How to extract the "student" model after distillation?

Hey there!

I am using your distillation script (thanks for sharing it!) and based on the dumped checkpoints I see, it seems that they contain both the teacher and the student.
Assuming that my observation is correct, how can I dump only the student sub-model?

@sshleifer wondering if you have any thoughts.

Great Q!

the saved best_tfmr directory has only student the student saved (in huggingface format).
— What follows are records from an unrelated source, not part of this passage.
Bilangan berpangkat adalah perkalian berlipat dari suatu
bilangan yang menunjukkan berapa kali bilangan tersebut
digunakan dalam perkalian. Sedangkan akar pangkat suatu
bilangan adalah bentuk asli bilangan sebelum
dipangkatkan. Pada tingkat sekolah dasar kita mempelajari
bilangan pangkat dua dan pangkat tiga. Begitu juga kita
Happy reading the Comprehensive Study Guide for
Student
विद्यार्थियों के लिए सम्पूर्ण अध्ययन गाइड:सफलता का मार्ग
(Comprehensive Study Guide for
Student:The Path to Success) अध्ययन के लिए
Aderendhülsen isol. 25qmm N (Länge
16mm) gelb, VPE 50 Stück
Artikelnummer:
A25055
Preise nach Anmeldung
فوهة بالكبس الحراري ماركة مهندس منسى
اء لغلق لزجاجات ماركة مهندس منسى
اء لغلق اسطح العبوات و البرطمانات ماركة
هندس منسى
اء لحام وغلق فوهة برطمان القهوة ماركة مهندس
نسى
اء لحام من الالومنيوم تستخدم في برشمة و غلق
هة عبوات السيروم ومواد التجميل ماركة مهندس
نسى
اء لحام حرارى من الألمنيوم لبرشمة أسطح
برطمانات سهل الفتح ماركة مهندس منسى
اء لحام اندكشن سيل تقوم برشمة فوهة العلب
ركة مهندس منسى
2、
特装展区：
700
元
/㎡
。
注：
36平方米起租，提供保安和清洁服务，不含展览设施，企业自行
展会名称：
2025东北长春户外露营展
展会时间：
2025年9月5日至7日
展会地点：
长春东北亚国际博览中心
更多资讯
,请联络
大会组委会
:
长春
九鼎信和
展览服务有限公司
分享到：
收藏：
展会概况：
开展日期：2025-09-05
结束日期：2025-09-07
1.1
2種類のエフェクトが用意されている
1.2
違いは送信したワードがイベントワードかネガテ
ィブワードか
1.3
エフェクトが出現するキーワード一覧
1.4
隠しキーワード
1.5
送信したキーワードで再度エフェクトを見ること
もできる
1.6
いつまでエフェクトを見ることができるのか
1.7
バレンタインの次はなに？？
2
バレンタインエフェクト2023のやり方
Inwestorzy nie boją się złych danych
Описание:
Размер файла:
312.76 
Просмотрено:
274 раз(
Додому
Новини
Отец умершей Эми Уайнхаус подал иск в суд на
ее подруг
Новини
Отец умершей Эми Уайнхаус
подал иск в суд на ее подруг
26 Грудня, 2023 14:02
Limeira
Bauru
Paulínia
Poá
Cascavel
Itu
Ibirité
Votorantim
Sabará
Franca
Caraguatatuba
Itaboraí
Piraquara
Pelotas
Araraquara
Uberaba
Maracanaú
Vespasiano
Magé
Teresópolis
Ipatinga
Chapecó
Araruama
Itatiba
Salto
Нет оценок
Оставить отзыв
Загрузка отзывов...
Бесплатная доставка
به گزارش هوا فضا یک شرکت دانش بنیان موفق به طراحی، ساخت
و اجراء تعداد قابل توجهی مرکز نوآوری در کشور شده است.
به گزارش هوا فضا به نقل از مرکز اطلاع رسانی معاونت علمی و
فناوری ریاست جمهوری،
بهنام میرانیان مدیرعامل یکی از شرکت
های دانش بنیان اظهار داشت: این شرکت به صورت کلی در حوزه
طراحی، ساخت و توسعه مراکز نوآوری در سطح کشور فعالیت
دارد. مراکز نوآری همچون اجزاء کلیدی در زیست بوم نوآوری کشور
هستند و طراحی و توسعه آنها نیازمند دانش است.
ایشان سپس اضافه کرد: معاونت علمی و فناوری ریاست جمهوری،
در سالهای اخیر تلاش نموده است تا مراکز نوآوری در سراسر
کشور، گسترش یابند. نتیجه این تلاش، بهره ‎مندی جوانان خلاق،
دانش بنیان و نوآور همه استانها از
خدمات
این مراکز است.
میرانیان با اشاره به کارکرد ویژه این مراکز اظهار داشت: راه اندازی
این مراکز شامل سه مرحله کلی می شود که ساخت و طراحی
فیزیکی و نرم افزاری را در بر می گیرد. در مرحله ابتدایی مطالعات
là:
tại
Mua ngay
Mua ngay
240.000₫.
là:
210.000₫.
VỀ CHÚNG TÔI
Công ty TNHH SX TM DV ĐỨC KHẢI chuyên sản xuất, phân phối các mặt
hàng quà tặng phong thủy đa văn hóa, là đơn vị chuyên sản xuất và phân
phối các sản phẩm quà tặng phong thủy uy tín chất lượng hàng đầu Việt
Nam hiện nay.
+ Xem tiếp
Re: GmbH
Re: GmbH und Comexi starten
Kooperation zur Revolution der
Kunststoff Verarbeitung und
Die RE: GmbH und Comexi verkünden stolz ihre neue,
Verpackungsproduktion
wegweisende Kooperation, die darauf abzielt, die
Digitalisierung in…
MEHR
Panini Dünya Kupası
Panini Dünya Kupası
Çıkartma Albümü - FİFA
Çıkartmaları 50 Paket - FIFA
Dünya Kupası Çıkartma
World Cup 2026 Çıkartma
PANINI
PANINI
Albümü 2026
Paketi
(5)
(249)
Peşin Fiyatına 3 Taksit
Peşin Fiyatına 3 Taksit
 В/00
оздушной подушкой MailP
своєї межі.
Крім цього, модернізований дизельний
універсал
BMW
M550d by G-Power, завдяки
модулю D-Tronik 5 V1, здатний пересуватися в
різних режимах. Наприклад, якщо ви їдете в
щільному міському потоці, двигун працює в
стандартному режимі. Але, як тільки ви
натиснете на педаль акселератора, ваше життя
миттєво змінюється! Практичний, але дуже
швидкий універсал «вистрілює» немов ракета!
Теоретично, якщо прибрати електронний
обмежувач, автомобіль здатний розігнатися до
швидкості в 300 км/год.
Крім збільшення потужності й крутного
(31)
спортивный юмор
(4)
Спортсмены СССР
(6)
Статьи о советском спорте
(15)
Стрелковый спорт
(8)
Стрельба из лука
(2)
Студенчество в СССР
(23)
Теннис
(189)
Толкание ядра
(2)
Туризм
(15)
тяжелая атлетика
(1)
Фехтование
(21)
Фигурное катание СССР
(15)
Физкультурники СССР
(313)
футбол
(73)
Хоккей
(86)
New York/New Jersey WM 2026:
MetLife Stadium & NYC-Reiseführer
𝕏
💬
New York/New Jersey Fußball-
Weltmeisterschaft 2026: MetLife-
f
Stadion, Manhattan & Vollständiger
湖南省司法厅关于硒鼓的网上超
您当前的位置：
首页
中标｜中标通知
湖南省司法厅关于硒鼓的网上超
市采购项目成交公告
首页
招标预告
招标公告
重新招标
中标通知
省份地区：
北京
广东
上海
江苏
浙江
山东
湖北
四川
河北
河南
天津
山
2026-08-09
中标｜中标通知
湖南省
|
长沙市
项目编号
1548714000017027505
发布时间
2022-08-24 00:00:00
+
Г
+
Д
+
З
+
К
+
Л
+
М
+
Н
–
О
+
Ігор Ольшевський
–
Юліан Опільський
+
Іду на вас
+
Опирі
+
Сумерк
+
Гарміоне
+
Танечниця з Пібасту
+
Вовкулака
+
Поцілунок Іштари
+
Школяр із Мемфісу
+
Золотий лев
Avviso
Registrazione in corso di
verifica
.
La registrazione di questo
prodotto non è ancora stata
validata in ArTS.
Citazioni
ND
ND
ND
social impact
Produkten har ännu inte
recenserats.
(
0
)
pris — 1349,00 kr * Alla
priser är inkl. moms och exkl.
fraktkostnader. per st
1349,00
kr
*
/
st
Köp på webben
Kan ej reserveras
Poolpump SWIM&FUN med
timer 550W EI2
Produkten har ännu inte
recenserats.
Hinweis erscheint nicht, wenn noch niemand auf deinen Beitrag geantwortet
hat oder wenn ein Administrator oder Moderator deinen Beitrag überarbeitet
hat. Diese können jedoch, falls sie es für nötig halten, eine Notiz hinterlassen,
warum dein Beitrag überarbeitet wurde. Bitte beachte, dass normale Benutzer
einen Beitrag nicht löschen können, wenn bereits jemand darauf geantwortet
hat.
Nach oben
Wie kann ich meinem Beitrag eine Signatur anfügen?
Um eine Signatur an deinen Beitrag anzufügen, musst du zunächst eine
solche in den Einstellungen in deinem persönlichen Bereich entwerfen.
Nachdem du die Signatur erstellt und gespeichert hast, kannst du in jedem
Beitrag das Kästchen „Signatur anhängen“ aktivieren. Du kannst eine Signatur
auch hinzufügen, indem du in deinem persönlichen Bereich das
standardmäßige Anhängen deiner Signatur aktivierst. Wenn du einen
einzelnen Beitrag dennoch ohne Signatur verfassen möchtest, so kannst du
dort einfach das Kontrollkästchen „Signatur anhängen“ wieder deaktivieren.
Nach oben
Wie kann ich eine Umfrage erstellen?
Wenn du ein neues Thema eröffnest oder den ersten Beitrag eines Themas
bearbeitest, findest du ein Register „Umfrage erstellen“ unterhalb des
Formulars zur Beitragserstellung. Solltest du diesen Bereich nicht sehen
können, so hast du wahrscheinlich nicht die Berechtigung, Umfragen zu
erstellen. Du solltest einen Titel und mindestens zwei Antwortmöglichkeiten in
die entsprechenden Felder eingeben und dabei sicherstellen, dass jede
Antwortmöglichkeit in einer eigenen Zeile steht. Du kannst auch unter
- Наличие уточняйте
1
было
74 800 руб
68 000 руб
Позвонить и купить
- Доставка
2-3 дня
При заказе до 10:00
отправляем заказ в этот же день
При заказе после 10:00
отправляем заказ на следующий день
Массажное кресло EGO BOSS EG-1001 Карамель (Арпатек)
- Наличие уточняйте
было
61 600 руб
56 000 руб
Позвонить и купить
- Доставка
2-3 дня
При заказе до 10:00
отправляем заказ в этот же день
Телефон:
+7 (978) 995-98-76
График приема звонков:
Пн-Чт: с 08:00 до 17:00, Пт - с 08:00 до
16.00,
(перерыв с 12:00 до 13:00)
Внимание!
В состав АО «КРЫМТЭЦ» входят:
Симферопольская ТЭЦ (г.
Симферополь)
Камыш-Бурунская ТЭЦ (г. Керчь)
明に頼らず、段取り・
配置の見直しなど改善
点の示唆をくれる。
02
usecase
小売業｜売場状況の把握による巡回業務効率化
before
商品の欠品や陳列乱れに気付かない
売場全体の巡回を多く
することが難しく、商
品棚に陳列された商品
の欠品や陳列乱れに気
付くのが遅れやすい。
There is also a pytorch lightning weights_only checkpoint you could pass to ModelCheckpoint here. Be aware that this might break --do_predict/trainer.test, which you can overcome by running eval as a second step, roughly:

# Define useful aliases
run_distributed_eval () {
	proc=$1
	m=$2
	dd=$3
	sd=$4
	shift
	shift
	shift
	shift
	python -m torch.distributed.launch --nproc_per_node=$proc  run_distributed_eval.py \
		--model_name $m  --save_dir $sd --data_dir $dd $@
}
eval_best () {
	proc=$1
	m=$2
	dd=$3
	shift
	shift
	shift
	run_distributed_eval $proc $m/best_tfmr $dd $m/ $@
}

Finally, run:

eval_best 1 output_dir

(if you have more gpus, change the first arg)

Okay, you’re right! Thanks!